Much has been made of the mold that Hal eats as a baby, and how it opens him to the experience of Pemulis's throwback drug. But John Wayne took the drug and himself had a reaction to it.

Also, I believe that Hal is permanently disabled by the drug, WHICH he has ALREADY taken when he happens across the luckless Ortho Stice stuck to the window. Hal seems fine, but Ortho immediately thinks Hal is crying, or upset. Later, the janitors (i.e. Hamlet's gravediggers) also believe that Hal is mugging in a way Hal never intended — and when Hal looks at himself in the mirror, his visage is composed and demure.

Once Hal reaches the Whataburger tournament (which happens two weeks after Stice's defenestration?
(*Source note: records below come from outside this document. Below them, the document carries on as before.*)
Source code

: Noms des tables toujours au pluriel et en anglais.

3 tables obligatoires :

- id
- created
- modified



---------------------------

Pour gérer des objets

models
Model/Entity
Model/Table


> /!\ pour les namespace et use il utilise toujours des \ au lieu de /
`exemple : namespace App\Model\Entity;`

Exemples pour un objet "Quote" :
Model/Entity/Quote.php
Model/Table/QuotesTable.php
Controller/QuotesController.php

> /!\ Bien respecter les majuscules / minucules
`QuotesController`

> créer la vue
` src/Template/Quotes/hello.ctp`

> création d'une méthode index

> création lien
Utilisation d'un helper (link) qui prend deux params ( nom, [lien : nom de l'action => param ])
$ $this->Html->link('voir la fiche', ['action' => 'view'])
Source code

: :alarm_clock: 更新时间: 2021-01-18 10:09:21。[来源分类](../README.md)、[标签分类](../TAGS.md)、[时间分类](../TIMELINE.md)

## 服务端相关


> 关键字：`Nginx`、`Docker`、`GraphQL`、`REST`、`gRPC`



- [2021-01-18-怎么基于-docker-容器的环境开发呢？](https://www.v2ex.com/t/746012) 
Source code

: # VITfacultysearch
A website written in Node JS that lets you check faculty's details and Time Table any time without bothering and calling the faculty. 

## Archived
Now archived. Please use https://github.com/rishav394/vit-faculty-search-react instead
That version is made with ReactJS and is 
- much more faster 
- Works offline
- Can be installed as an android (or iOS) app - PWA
Does that sound about right?), Hal believes he is speaking eloquently while the Arizona admissions people only hear horrifying gutteral grunts from him — horrifying enough to call an ambulance.

The day of Stice's window mishap, Pemulis discovers eight ceiling panels on the floor his sneaker / drug mule and its contents are nowhere to be found.

Did the ghost remove the sneaker, give it to Hal, and then bolt whosit's bed to whomever's room (Axelford? Troelsch?) it was? Nobody heard the ghost bolt up the bed, so the removal of eight ceiling panels would almost certainly be a quiet act for him.

Interesting too, that at ETA Incandenza's spirit is a ghost, while Don Gately refers to it as a “wraith.” Of course, Gately might have the advantage, so to speak, as he is able to see Incandenza's ghostly image.